Work to complete:
1. Answer these questions using the text on St John's Roman Catholic High School.
(a) In what year did the Marist Brothers arrive in Dundee?
(b) After whom was St John's named?
(c) Since what year has the school served as the Dundee hub for the Scottish Football Association's Performance School programme?
2. Resume the text on St John's Roman Catholic High School, continuing on from its final sentence.

Source extract:
◆ ◆ ◆ ◆ ◆ ◆ ◆

Location
- Harefield Road Dundee, DD3 6SY Scotland 56°28′31″N 2°59′47″W﻿ / ﻿56.47528°N 2.99639°W

Information
- Motto: Ad Caelos "To the Heavens"
- Religious affiliation: Roman Catholic
- Established: 1931; 95 years ago
- Founder: Marist Brothers
- Local authority: Dundee City Council
- Acting Head Teacher: Wendy Sinclair
- Deputy Head Teacher: David Cecil Claire Lang Nicola White
- Staff: 90 (on an FTE basis)
- Gender: Co-educational
- Age: 11 to 18
- Enrolment: 1,285
- Houses: Dunkeld Jedburgh Melrose Balmerino Lindores
- Website: stjohnshigh.ea.dundeecity.sch.uk

= St John's Roman Catholic High School =

St John's Roman Catholic High School is a co-educational Roman Catholic state secondary school in Dundee, Scotland. Established in 1931 by the Marist Brothers, a religious congregation under the patronage of the Virgin Mary, it succeeded earlier Catholic post-primary educational provisions in the city.

As of 2026, the school has an enrolment of approximately 1,285 pupils across S1 to S6. Although Catholic in outlook, it accepts pupils from all religious backgrounds. St John's receives the majority of its intake from six associated Catholic primary schools across west and central Dundee, and operates a pastoral house system named after historic Scottish abbeys.

The school delivers National Qualifications under Scotland's Curriculum for Excellence and is inspected by Education Scotland. Since 2012, St John's has also served as the regional Dundee hub for the Scottish Football Association's Performance School programme, combining academic study with elite youth football development.

== History ==
=== Founding and early years ===
The Marist Brothers arrived in Dundee in 1860, initially directing three Roman Catholic primary schools in the city (St Andrew's, Our Lady's Forebank, and St Joseph's), while secondary education for Catholic boys and girls was provided at Lawside Academy.

In 1916, managers of Dundee's Catholic schools invited the Brothers to establish a secondary school for boys, planning alterations to their house in Forebank. Although preparations were finalized by 1918, the implementation of the Education (Scotland) Act 1918 transferred diocesan schools to local education authorities, halting the original secondary plans.

In 1931, a new central school was established to cater to post-primary pupils not attending Lawside Academy. Named St John's (after John the Apostle), the school opened in buildings on Park Place previously occupied by Harris Academy, with the Marist Brothers taking administrative charge.

=== 1967 hostage incident ===

On 1 November 1967, 19-year-old former pupil Robert Mone entered a needlework classroom at St John's armed with a shotgun while absent without leave from the British Army. He held pregnant teacher Nanette Hanson and 26 pupils hostage for 90 minutes, during which he assaulted two pupils.

◆ ◆ ◆ ◆ ◆ ◆ ◆

Excerpted data:

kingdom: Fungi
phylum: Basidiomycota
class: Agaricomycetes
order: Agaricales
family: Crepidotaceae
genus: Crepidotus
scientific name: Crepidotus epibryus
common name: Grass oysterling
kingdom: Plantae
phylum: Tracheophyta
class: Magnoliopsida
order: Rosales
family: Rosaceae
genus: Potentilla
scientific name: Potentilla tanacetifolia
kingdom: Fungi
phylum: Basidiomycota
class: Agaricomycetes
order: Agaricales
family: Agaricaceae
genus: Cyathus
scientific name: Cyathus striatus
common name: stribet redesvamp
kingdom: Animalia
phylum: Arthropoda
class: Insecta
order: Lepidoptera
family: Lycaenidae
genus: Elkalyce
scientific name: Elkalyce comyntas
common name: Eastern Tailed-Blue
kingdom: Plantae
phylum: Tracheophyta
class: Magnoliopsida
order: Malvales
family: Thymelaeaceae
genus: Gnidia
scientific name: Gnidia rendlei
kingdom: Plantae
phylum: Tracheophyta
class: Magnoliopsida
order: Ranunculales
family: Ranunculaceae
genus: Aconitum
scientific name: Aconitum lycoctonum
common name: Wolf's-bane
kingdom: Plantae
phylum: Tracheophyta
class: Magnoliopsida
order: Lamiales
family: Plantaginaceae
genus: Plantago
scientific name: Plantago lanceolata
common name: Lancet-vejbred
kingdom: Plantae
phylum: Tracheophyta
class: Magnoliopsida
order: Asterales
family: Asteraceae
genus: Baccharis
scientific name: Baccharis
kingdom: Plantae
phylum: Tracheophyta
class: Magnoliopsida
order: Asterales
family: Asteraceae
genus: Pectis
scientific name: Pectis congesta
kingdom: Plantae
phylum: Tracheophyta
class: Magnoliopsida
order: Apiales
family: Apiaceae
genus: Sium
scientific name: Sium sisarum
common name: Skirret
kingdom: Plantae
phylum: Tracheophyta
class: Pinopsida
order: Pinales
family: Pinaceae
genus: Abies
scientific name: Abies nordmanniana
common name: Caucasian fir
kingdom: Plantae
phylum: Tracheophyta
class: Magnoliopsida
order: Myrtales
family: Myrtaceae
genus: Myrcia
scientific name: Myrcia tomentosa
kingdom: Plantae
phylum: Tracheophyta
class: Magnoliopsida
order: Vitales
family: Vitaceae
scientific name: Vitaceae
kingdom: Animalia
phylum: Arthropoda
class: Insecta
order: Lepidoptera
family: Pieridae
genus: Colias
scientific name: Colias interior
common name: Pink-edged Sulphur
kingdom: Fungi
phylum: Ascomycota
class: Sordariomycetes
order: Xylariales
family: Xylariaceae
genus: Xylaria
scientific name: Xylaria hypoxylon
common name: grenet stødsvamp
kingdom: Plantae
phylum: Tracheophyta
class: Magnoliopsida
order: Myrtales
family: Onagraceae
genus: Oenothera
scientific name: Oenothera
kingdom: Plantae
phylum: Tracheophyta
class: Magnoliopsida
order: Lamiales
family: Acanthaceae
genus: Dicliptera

◆ ◆ ◆ ◆ ◆ ◆ ◆

Responses by task:
1.
(a) 1860
(b) John the Apostle
(c) 2012

2.
After Hanson and nurse Marion Young persuaded Mone to release the children, Mone shot and killed Hanson. He was apprehended, found insane at trial in January 1968, and sent to the State Hospital at Carstairs, from which he later escaped in 1976.

== Campus and developments ==
In November 2004, Dundee City Council approved an £11.5 million redevelopment plan for the Harefield Road campus. Reconstruction took place between October 2004 and October 2006, during which time pupils were temporarily decanted to the former Rockwell High School building on Lawton Road.

The project involved demolishing the original three-storey teaching block and replacing it with a four-storey facility housing a 25-metre swimming pool, fitness suite, games hall, drama studio, multi-purpose learning centre, and specialized teaching departments. The adjacent eastern block was renamed the Iona Block and refurbished for science and home economics facilities. The £12.5 million completed project was officially reopened by Cardinal Keith O'Brien on 15 February 2007.

In 2012, St John's was designated as the regional Dundee base for the Scottish Football Association's Performance Schools system, designed to support elite youth football development alongside standard academic curricula.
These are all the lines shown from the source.